**Problem requirements:**
Please set down every line of the records below exactly, without the pictures.

** The records follows **

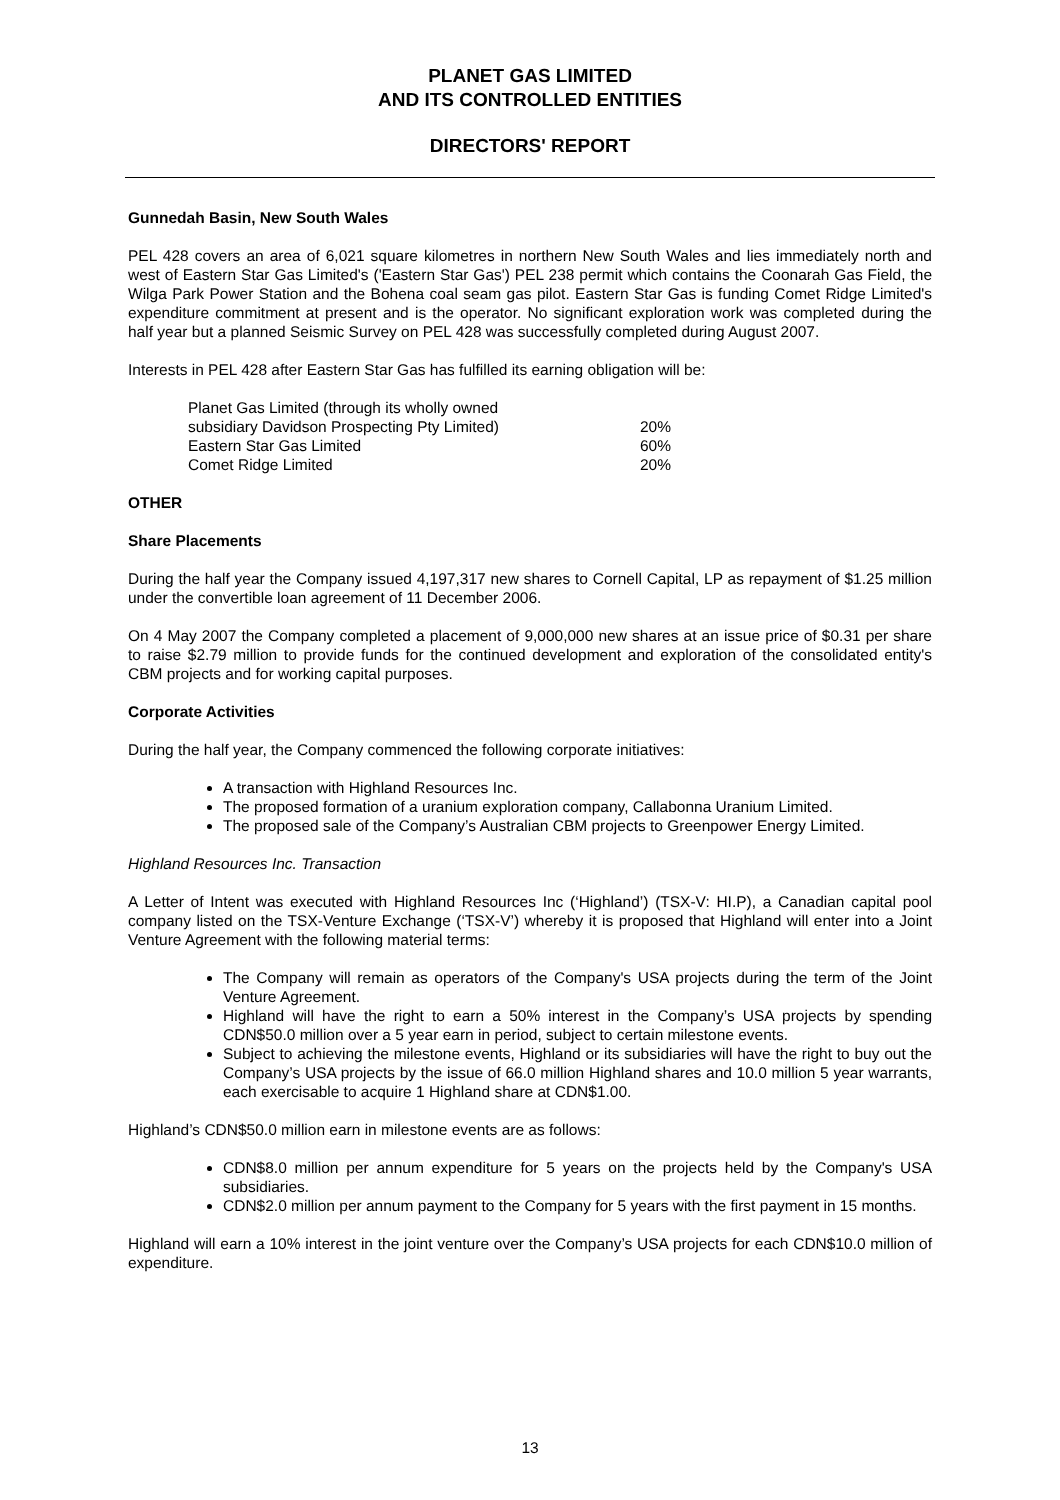PLANET GAS LIMITED
AND ITS CONTROLLED ENTITIES
DIRECTORS' REPORT
Gunnedah Basin, New South Wales
PEL 428 covers an area of 6,021 square kilometres in northern New South Wales and lies immediately north and west of Eastern Star Gas Limited's ('Eastern Star Gas') PEL 238 permit which contains the Coonarah Gas Field, the Wilga Park Power Station and the Bohena coal seam gas pilot. Eastern Star Gas is funding Comet Ridge Limited's expenditure commitment at present and is the operator. No significant exploration work was completed during the half year but a planned Seismic Survey on PEL 428 was successfully completed during August 2007.
Interests in PEL 428 after Eastern Star Gas has fulfilled its earning obligation will be:
| Planet Gas Limited (through its wholly owned | |
| subsidiary Davidson Prospecting Pty Limited) | 20% |
| Eastern Star Gas Limited | 60% |
| Comet Ridge Limited | 20% |
OTHER
Share Placements
During the half year the Company issued 4,197,317 new shares to Cornell Capital, LP as repayment of $1.25 million under the convertible loan agreement of 11 December 2006.
On 4 May 2007 the Company completed a placement of 9,000,000 new shares at an issue price of $0.31 per share to raise $2.79 million to provide funds for the continued development and exploration of the consolidated entity's CBM projects and for working capital purposes.
Corporate Activities
During the half year, the Company commenced the following corporate initiatives:
A transaction with Highland Resources Inc.
The proposed formation of a uranium exploration company, Callabonna Uranium Limited.
The proposed sale of the Company’s Australian CBM projects to Greenpower Energy Limited.
Highland Resources Inc. Transaction
A Letter of Intent was executed with Highland Resources Inc (‘Highland’) (TSX-V: HI.P), a Canadian capital pool company listed on the TSX-Venture Exchange (‘TSX-V’) whereby it is proposed that Highland will enter into a Joint Venture Agreement with the following material terms:
The Company will remain as operators of the Company's USA projects during the term of the Joint Venture Agreement.
Highland will have the right to earn a 50% interest in the Company’s USA projects by spending CDN$50.0 million over a 5 year earn in period, subject to certain milestone events.
Subject to achieving the milestone events, Highland or its subsidiaries will have the right to buy out the Company’s USA projects by the issue of 66.0 million Highland shares and 10.0 million 5 year warrants, each exercisable to acquire 1 Highland share at CDN$1.00.
Highland’s CDN$50.0 million earn in milestone events are as follows:
CDN$8.0 million per annum expenditure for 5 years on the projects held by the Company's USA subsidiaries.
CDN$2.0 million per annum payment to the Company for 5 years with the first payment in 15 months.
Highland will earn a 10% interest in the joint venture over the Company’s USA projects for each CDN$10.0 million of expenditure.
13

** End of The records **

**The answer:**
PLANET GAS LIMITED
AND ITS CONTROLLED ENTITIES
DIRECTORS' REPORT
Gunnedah Basin, New South Wales
PEL 428 covers an area of 6,021 square kilometres in northern New South Wales and lies immediately north and west of Eastern Star Gas Limited's ('Eastern Star Gas') PEL 238 permit which contains the Coonarah Gas Field, the Wilga Park Power Station and the Bohena coal seam gas pilot. Eastern Star Gas is funding Comet Ridge Limited's expenditure commitment at present and is the operator. No significant exploration work was completed during the half year but a planned Seismic Survey on PEL 428 was successfully completed during August 2007.
Interests in PEL 428 after Eastern Star Gas has fulfilled its earning obligation will be:
| Planet Gas Limited (through its wholly owned | |
| subsidiary Davidson Prospecting Pty Limited) | 20% |
| Eastern Star Gas Limited | 60% |
| Comet Ridge Limited | 20% |
OTHER
Share Placements
During the half year the Company issued 4,197,317 new shares to Cornell Capital, LP as repayment of $1.25 million under the convertible loan agreement of 11 December 2006.
On 4 May 2007 the Company completed a placement of 9,000,000 new shares at an issue price of $0.31 per share to raise $2.79 million to provide funds for the continued development and exploration of the consolidated entity's CBM projects and for working capital purposes.
Corporate Activities
During the half year, the Company commenced the following corporate initiatives:
A transaction with Highland Resources Inc.
The proposed formation of a uranium exploration company, Callabonna Uranium Limited.
The proposed sale of the Company’s Australian CBM projects to Greenpower Energy Limited.
Highland Resources Inc. Transaction
A Letter of Intent was executed with Highland Resources Inc (‘Highland’) (TSX-V: HI.P), a Canadian capital pool company listed on the TSX-Venture Exchange (‘TSX-V’) whereby it is proposed that Highland will enter into a Joint Venture Agreement with the following material terms:
The Company will remain as operators of the Company's USA projects during the term of the Joint Venture Agreement.
Highland will have the right to earn a 50% interest in the Company’s USA projects by spending CDN$50.0 million over a 5 year earn in period, subject to certain milestone events.
Subject to achieving the milestone events, Highland or its subsidiaries will have the right to buy out the Company’s USA projects by the issue of 66.0 million Highland shares and 10.0 million 5 year warrants, each exercisable to acquire 1 Highland share at CDN$1.00.
Highland’s CDN$50.0 million earn in milestone events are as follows:
CDN$8.0 million per annum expenditure for 5 years on the projects held by the Company's USA subsidiaries.
CDN$2.0 million per annum payment to the Company for 5 years with the first payment in 15 months.
Highland will earn a 10% interest in the joint venture over the Company’s USA projects for each CDN$10.0 million of expenditure.
13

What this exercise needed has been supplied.